Pour conclure, parce qu'on nous a beaucoup parlé des parents, on a aussi interviewé quelques professionnels de la chose, et effectivement, on sent une certaine inquiétude. Et tout ceux qui nous parle d'inquiétude, se sentent quelque peu investis d'une fonction de représentation des parents, qui sont inquiets de ce qui arrive aux enfants face aux écrans. Ils ont souvent raison, mais pas toujours. Tout simplement parce que l'attitude des parents, vis-à-vis de l'ensemble des écrans, est une attitude ambivalente. Cela veut dire qu'ils ne savent pas trop bien ce qu'il faut en penser. Tout simplement, les parents considèrent qu’effectivement les écrans comportent de nombreux risques, les risques de confronter nos enfants, ou leurs enfants, à des situations d’une violence inhabituelle, antisociale, comme nombre de jeux de massacre par exemple. Il y a une certaine crainte, liée aux mauvaises fréquentations ou mauvaises situations dans lesquelles ils pourraient, même imaginaires, se retrouver, en contact avec les écrans. Mais ils considèrent également, que les écrans sont un facteur important, déterminant, lorsqu'il s'agit d'acquérir un contenu éducatif. A titre d'exemple, nous avons trouvé des pères, c’est souvent le fait des pères, ceci, qui disent : « Voilà, mon enfant était rétif à la lecture. Depuis que nous faisons ensemble un jeu de rôle, où il y a des consignes à lire, des textes à écrire, des messages à envoyer, il a fait un énorme progrès en termes de lecture et d'écriture ». Et vous savez très bien que nos enfants sont assez rétifs à effectuer ces deux types d'expérience. Ensuite, les écrans sont pour les parents un signe de modernité. Non pas qu'ils en soient maîtres, de cette modernité, mais ils savent que les écrans sont appelés à jouer un rôle de médiation de plus en plus grand, entre l’acteur et le monde sur lequel il s'agit d'agir. Les parents considèrent qu'il n'y a point de salut pour leurs enfants en dehors du rapport aux écrans, que ce rapport aux écrans détermine leur capacité d'accession à la modernité. C’est pourquoi ils continuent à leur acheter des consoles de jeux, qui suscitent leur méfiance : parce qu’ils pensent que la capacité à utiliser ces technologies de l'action détermine la future capacité de leurs enfants à s'inscrire dans le monde dans lequel ils sont appelés à vivre. Voilà.

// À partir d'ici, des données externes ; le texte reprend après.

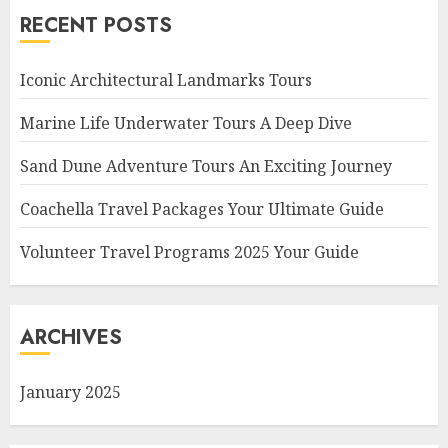
RECENT POSTS
Iconic Architectural Landmarks Tours
Marine Life Underwater Tours A Deep Dive
Sand Dune Adventure Tours An Exciting Journey
Coachella Travel Packages Your Ultimate Guide
Volunteer Travel Programs 2025 Your Guide
ARCHIVES
January 2025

- A. Gintzburger : Merci beaucoup. C'est effectivement très intéressant. Tous ces points effectivement très précis sur le comportement des enfants à l’égard des écrans, ainsi que les inquiétudes des parents, on va revenir dessus bien sûr, lors des tables rondes suivantes.

Les parents sont-ils dépassés ? Sont-ils légitimement inquiets, ou fantasment-ils sur tous ces écrans ? C'est ce dont je vous propose de débattre après une courte pause. Si vous voulez boire un petit café, on se retrouve dans dix minutes. Merci.